Engagiere dich politisch
Der Einsatz als Wahlhelferin war nicht Lydia Mörs-Plattes' erster. Fünf-, sechsmal habe sie das bestimmt schon gemacht. „Es macht mir“, sagt sie bescheiden und nimmt einen Schluck Wasser aus dem roten Becher, der farblich zu ihrem Pullover passt, „einfach Spaß zu helfen“.

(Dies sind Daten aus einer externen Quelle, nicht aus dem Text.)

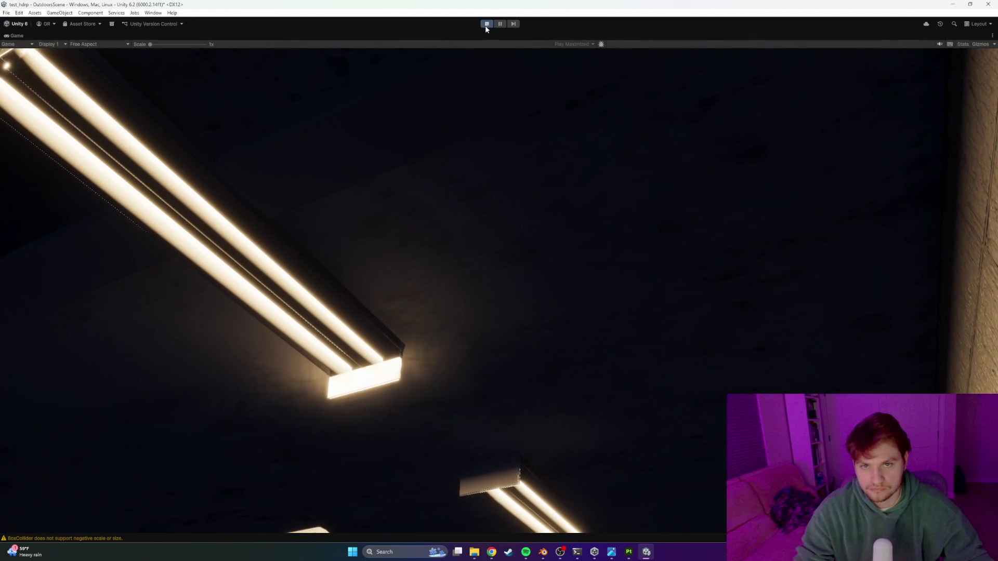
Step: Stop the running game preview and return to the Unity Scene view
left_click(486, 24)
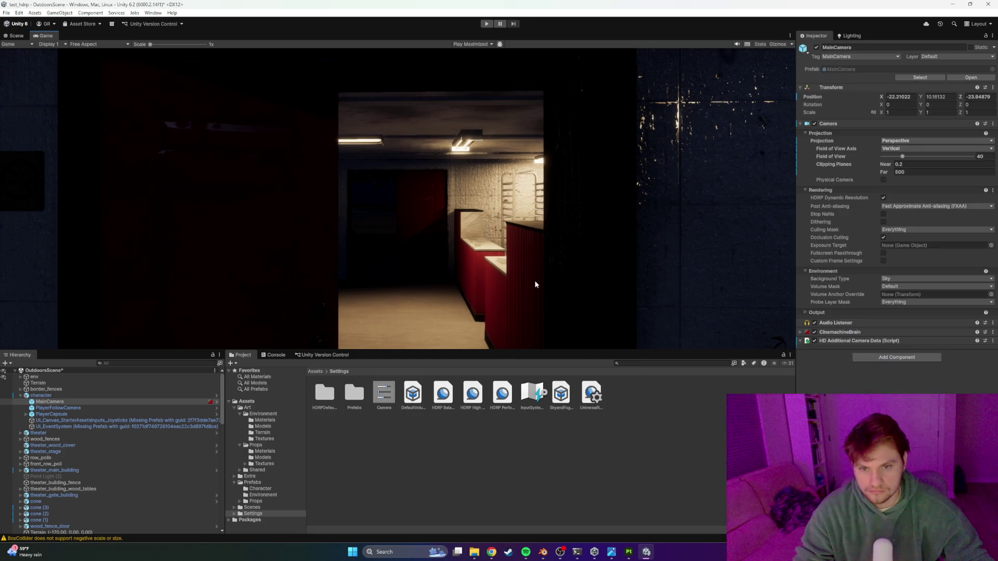
left_click(16, 35)
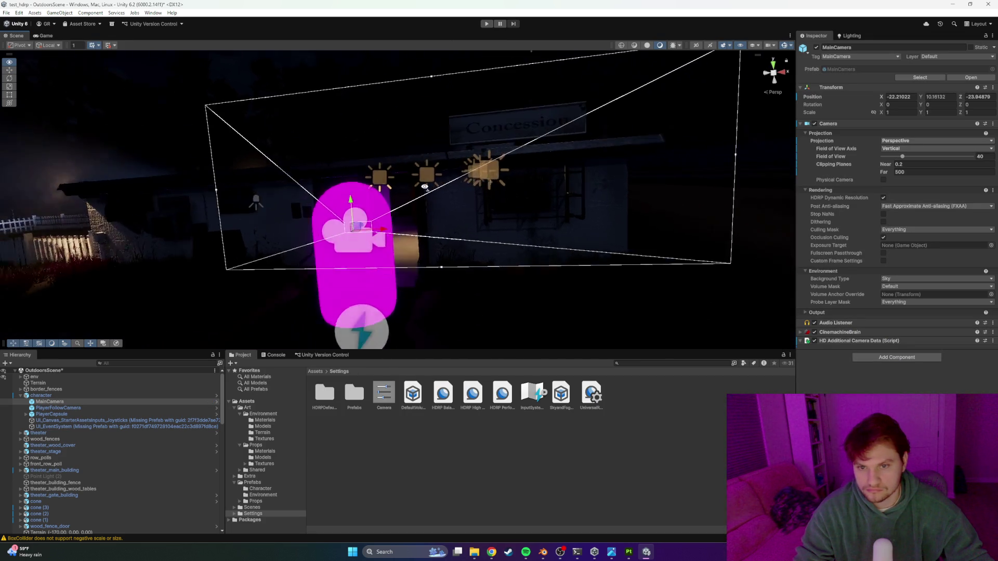
left_click_drag(454, 200, 454, 199)
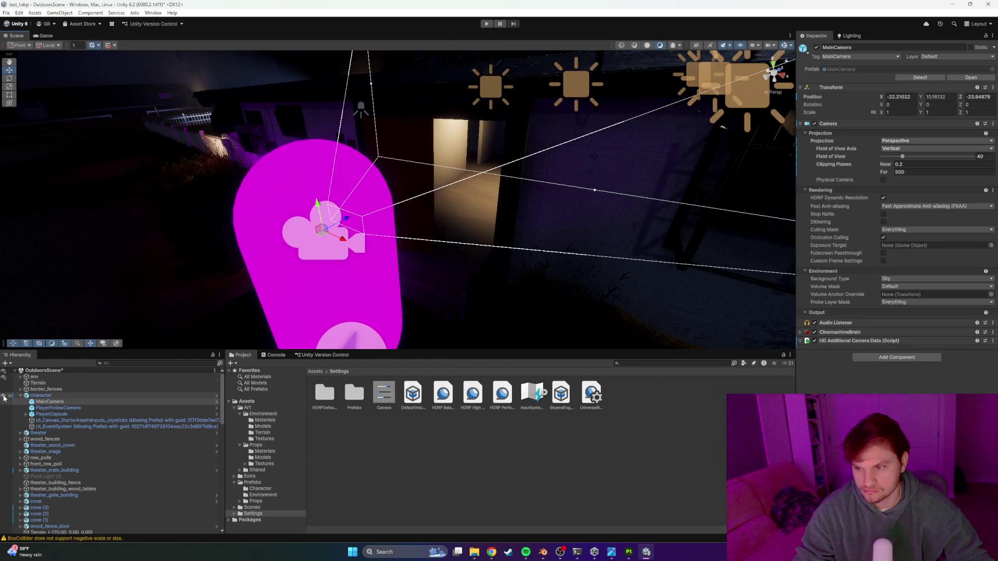
Step: Hide the player character and fly into the corridor to select the kitchen sink
left_click(3, 396)
mouse_move(285, 329)
left_mouse_down()
mouse_move(586, 158)
mouse_move(597, 185)
mouse_move(490, 207)
mouse_move(372, 193)
left_mouse_up()
left_click(372, 193)
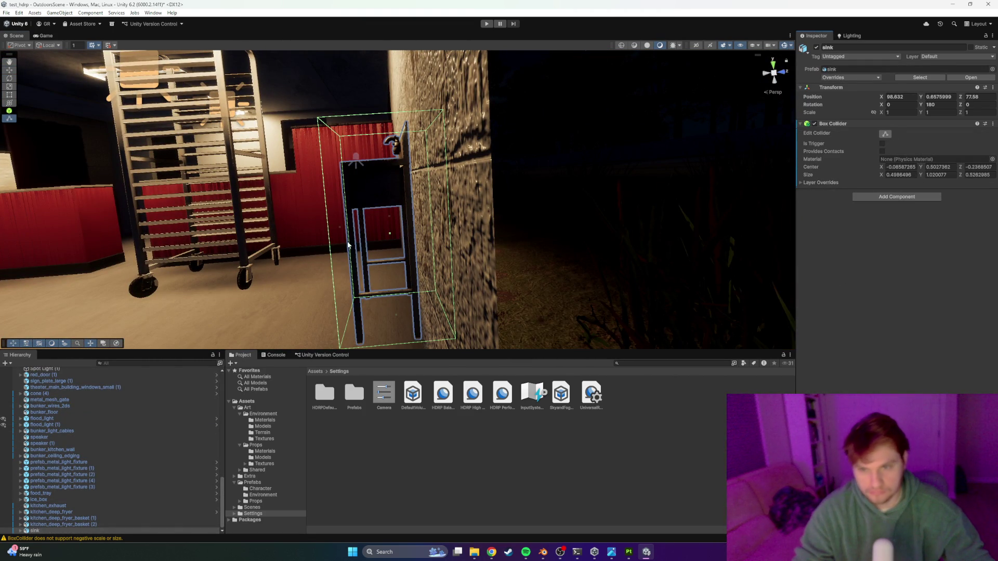
Step: Fly around the kitchen past the red counter to the ceiling light, then bring up Alt+Tab
mouse_move(353, 228)
left_mouse_down()
mouse_move(337, 237)
mouse_move(544, 211)
mouse_move(473, 161)
mouse_move(742, 216)
mouse_move(682, 187)
mouse_move(701, 205)
mouse_move(679, 213)
mouse_move(296, 205)
mouse_move(483, 210)
mouse_move(288, 180)
left_mouse_up()
mouse_move(372, 232)
left_mouse_down()
mouse_move(431, 224)
mouse_move(403, 237)
mouse_move(356, 229)
mouse_move(365, 198)
mouse_move(494, 238)
mouse_move(350, 229)
mouse_move(433, 211)
mouse_move(429, 239)
left_mouse_up()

Politisch interessiert sei sie immer gewesen, sie engagierte sich in der Friedensbewegung, habe 1981 im Bonner Hofgarten gegen die atomare Bedrohung demonstriert. 300.000 Menschen protestierten dort unter anderem gegen den Nato-Doppelbeschluss, am Mikrofon standen Heinrich Böll, Petra Kelly oder auch Uta Ranke-Heinemann. „Ich habe damals alle großen Demos mitgemacht“, sagt Mörs-Plattes. Wer einen Krieg erlebt habe, könne doch gar nicht anders, als sich für Frieden einzusetzen.
Mörs-Plattes wurde am 7. Oktober 1924 in der Kölner Südstadt geboren. Die Familie lebte in einer Wohnung an der Meister-Gerhard-Straße, der Spielplatz der Kinder war der Rathenauplatz, „da haben wir unser Unwesen getrieben“. Mörs-Plattes Vater war, so erzählt sie es, Kriegsgegner, sagte immer: Wer Nazis wählt, wählt den Krieg. „Mein Vater hat immer den Mund aufgemacht, und er hat oft nicht über die Konsequenzen nachgedacht. Ich erinnere mich noch, wie er vor dem Krieg einmal von der Gestapo abgeholt und ins EL-DE-Haus gebracht wurde, weil er etwas gegen die Nazis sagte“, erzählt die Kölnerin. Sie selbst hörte als Jugendliche oft BBC-Radio, „die Gefahr, die darin lag, war mir damals aber nicht bewusst“. Manches begreift man nicht als junger Mensch.
Wahlergebnisse wie die aktuellen machen Mörs-Plattes ratlos: „Da wählen so viele Menschen die AfD und glauben, mit denen würde irgendwas besser.“ Bis heute ist die 100-Jährige der Überzeugung: Jeder und jede muss sich engagieren, sollte einen kleinen Teil zum Gelingen der Demokratie beitragen. Und jeder sollte froh und dankbar sein über die Möglichkeit, frei wählen zu können.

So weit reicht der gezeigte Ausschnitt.